In all plots, the relative transmissibility of secondary infections (α) is taken to be 1, the fraction of severe primary cases (xsev,p) is assumed to be 0.14, a seasonal transmission rate derived from the climate of New York City with no lag is assumed, and a period of social distancing during which the force of infection is reduced to 60% of its original value during weeks 16 to 55 (i.e., the scenario described in Fig. 2B) is enforced. (A and B) Two scenarios in which no vaccination occurs: a more pessimistic natural immunity scenario, with ε = 0.7, 1/δ = 0.5 years, and 21% of secondary cases being severe (A) and a more optimistic natural immunity scenario, with ε = 0.5, 1/δ = 2 years, and 7% of secondary cases being severe (B). (C and D) Two scenarios in which vaccination is introduced at a weekly rate ν of 1% at tvax of 1.5 years after the onset of the pandemic: with all the parameters in (A) along with vaccinal immunity lasting 1/δvax of 0.25 years (C) or with all the same parameters as in (B) along with vaccinal immunity lasting 1/δvax of 1 year (D).
Fig. 5
Fig. 5. Effect of vaccine refusal on disease dynamics.

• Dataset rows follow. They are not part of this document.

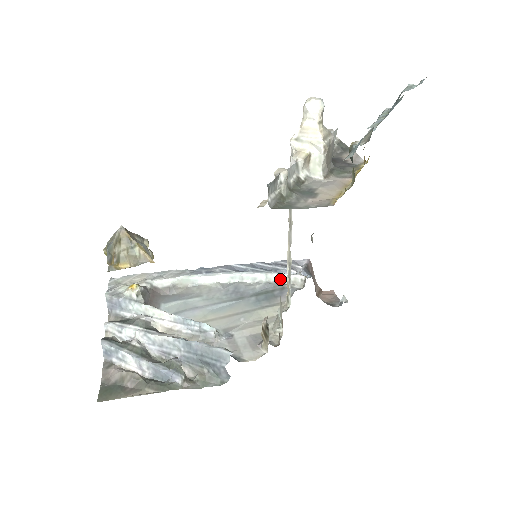
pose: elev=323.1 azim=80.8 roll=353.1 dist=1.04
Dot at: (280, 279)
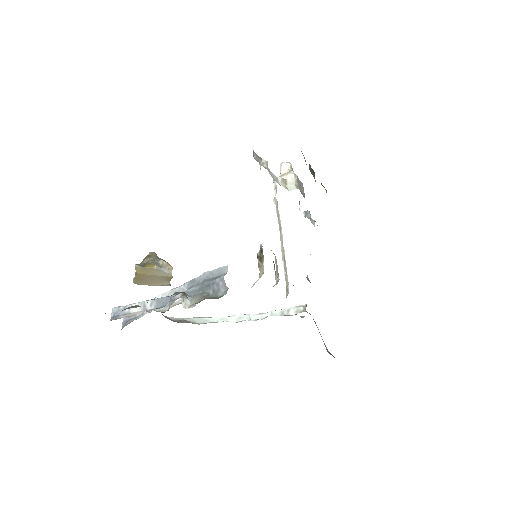
Dot at: (284, 313)
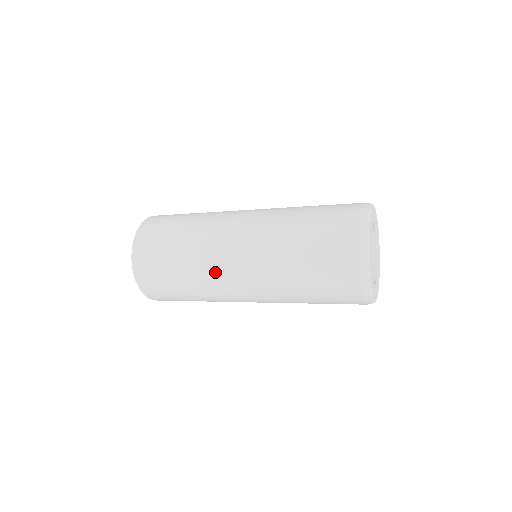
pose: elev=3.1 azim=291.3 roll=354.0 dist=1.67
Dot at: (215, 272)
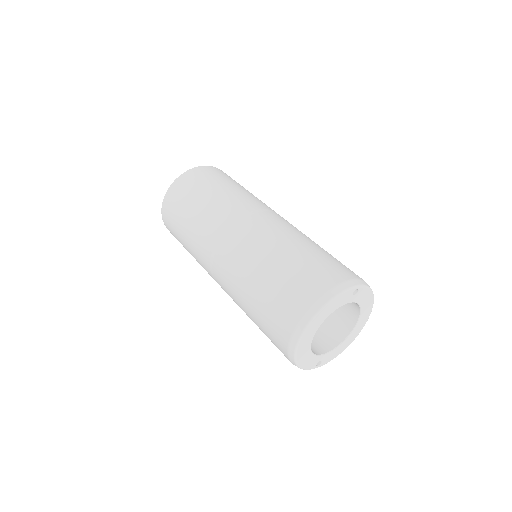
Dot at: (203, 256)
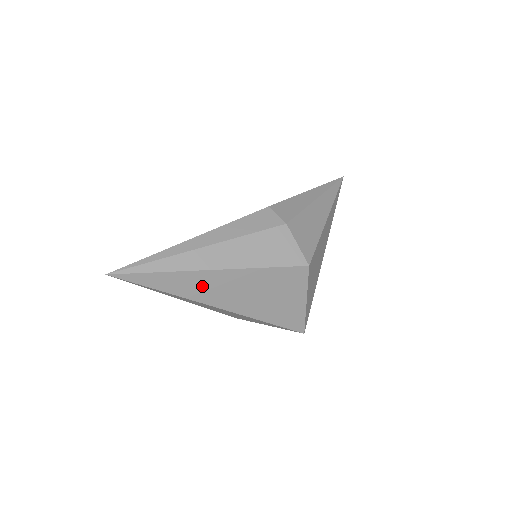
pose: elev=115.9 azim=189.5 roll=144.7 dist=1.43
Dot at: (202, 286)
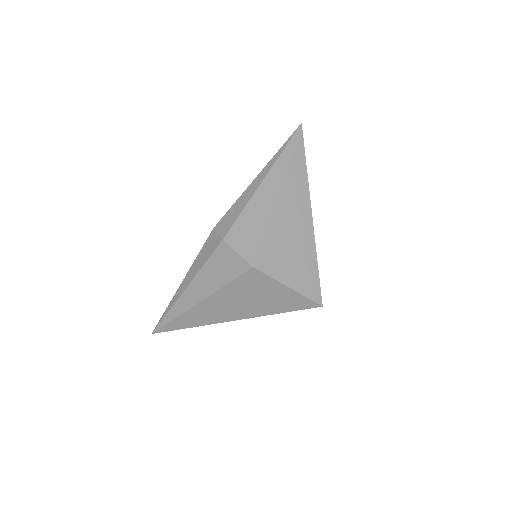
Dot at: (204, 315)
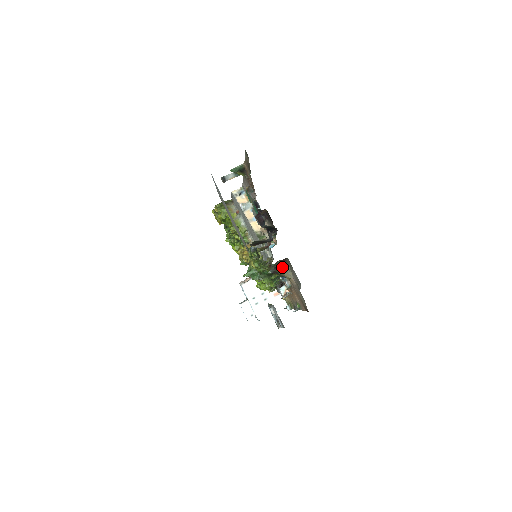
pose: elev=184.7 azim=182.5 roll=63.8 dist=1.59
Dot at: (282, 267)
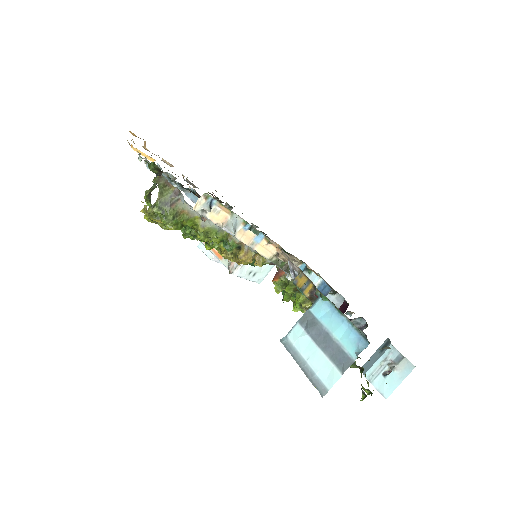
Dot at: occluded
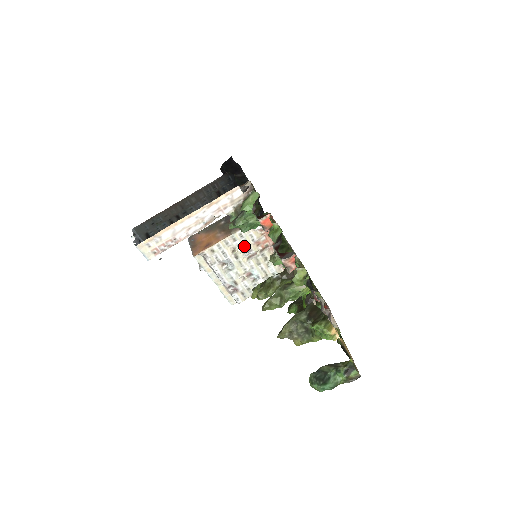
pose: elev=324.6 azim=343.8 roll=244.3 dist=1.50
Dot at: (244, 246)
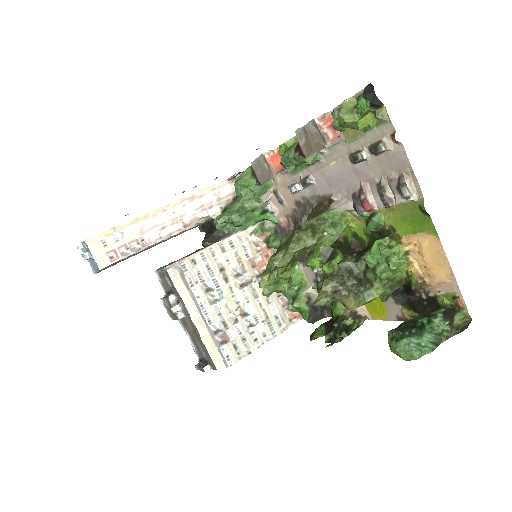
Dot at: (236, 263)
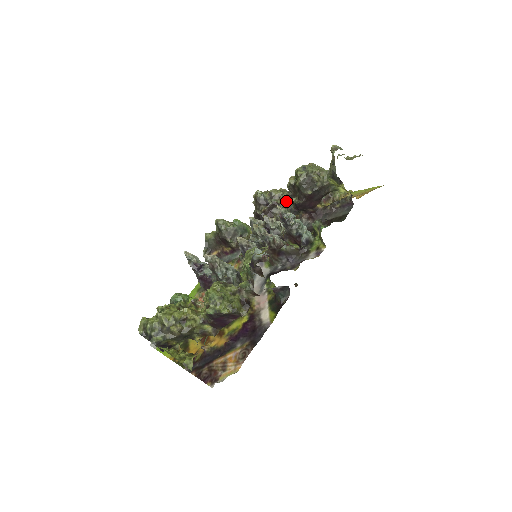
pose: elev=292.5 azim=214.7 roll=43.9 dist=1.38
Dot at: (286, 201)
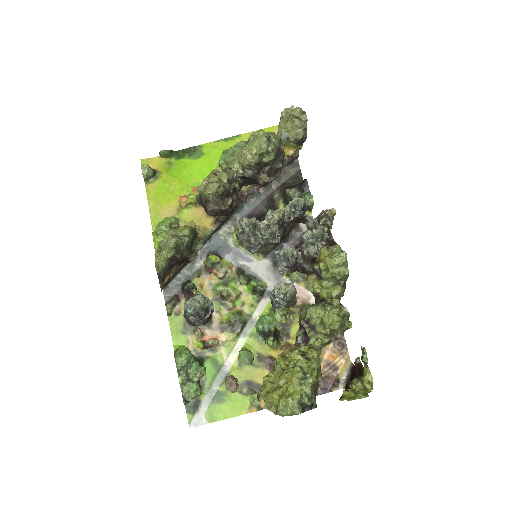
Dot at: (239, 181)
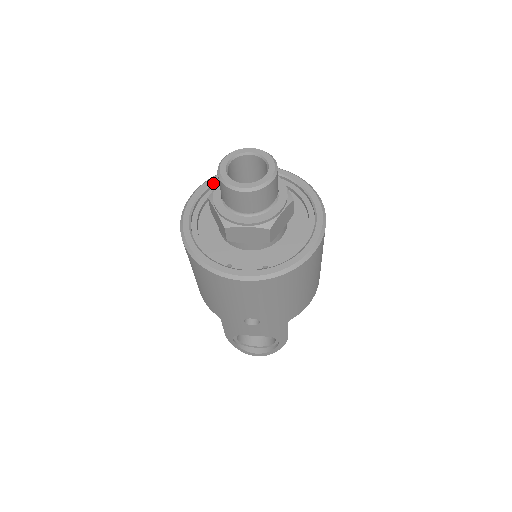
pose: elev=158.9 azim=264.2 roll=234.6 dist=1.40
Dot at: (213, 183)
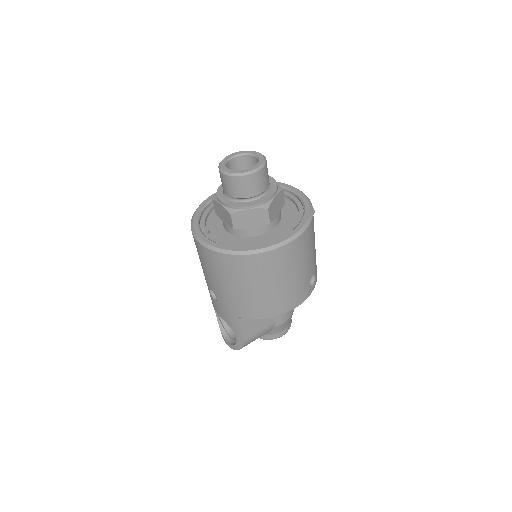
Dot at: occluded
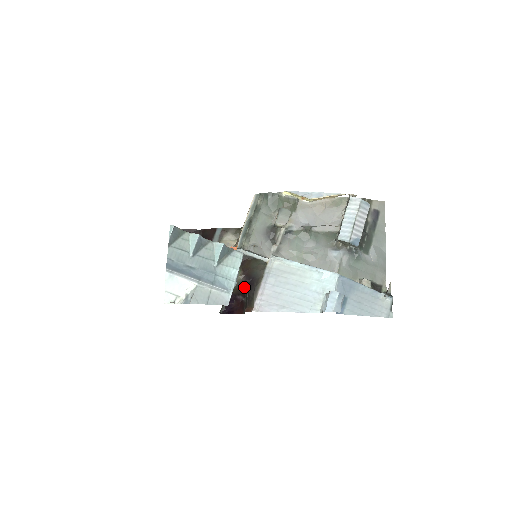
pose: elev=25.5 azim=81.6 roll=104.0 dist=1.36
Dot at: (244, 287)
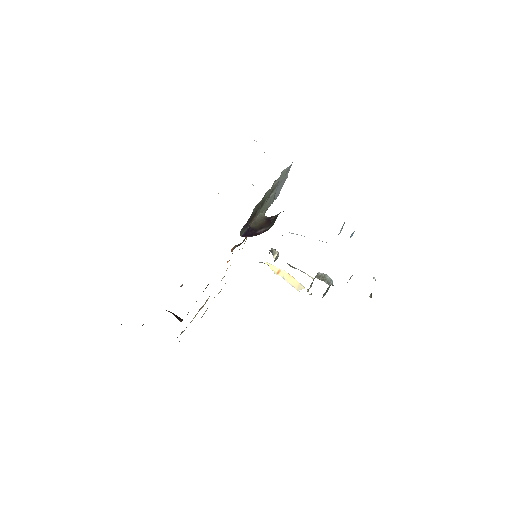
Dot at: (271, 218)
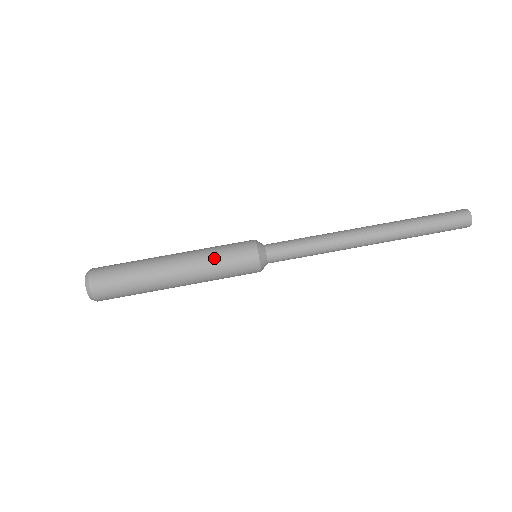
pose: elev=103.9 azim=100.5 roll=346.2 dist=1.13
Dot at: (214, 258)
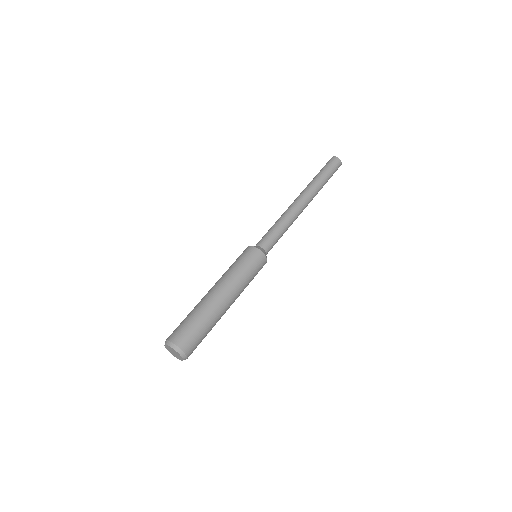
Dot at: (239, 271)
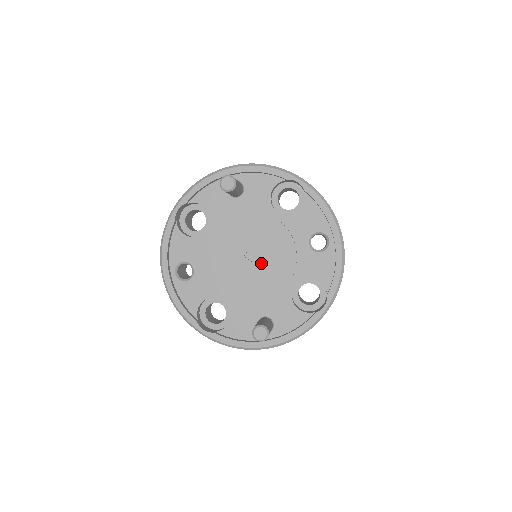
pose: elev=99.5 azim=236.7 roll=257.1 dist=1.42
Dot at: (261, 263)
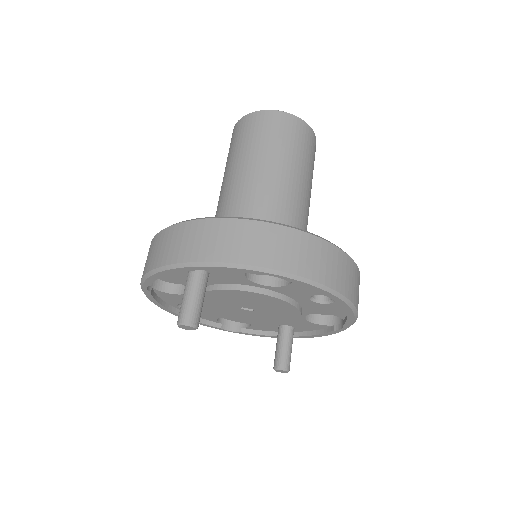
Dot at: (262, 312)
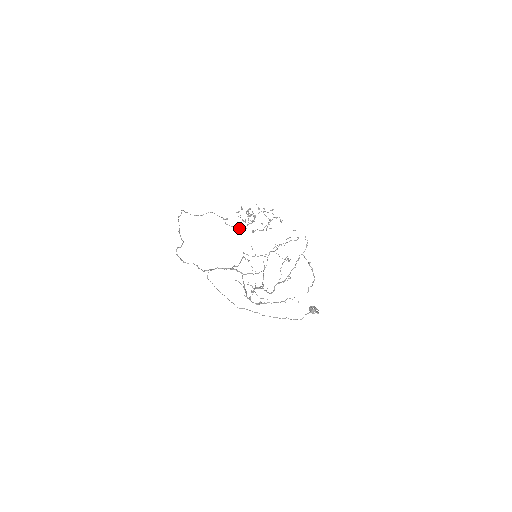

(A) Daily proportion of vaccine-adopting individuals from the partially and fully susceptible immune classes who must be immunized in order to achieve ℛ0 < 1 as a function of the fraction of the population that refuses the vaccine (37) for different values of the duration of vaccinal immunity (1/δvax = 0.25 years, solid line; 1/δvax = 0.5 years, dashed line; 1/δvax = 1 year, dotted line) and different values of the susceptibility to secondary infection ε [ε = 0.5 (left) ε = 0.7 (middle) or ε = 1 right)]. (Top row) Homogeneous transmission between vaccine adopters and refusers (c11 = c12 = c21 = c22 = 1). (Middle row) Increased transmission associated with vaccine refusers (c11 = 1, c12 = 1.25, c21 = 1.25, and c22 = 1.5). (Bottom row) Decreased transmission associated with vaccine refusers (c11 = 1, c12 = 0.825, c21 = 0.825, and c22 = 0.75). (B) Maximum fraction of the population that can refuse vaccination for herd immunity to still be achieved as a function of the contact rate among vaccine refusers c22 (37). In (A) and (B), the transmission rate is derived from the mean value of seasonal New York City–based weekly reproduction numbers (R¯0 = 1.75) (37) (fig. S2C). (C) Time series of the fraction of the population with severe primary or secondary cases (top) and area plots of the fraction of the population comprising each immune (SP, R, SS, V) or infection (IP, IS) class (bottom) over a 5-year time period. The parameters in the left two series are identical to those in Fig. 4C, and the parameters in the right two series are identical to those in Fig. 4D. Additionally, the fraction of the population refusing vaccines is taken to be N2 = 0.3. (Top row) Homogeneous mixing with c11 = c12 = c21 = c22 = 1. (Bottom row) Increased contacts among vaccine refusers and c11 = 1, c12 = 1.25, c21 = 1.25, and c22 = 1.5.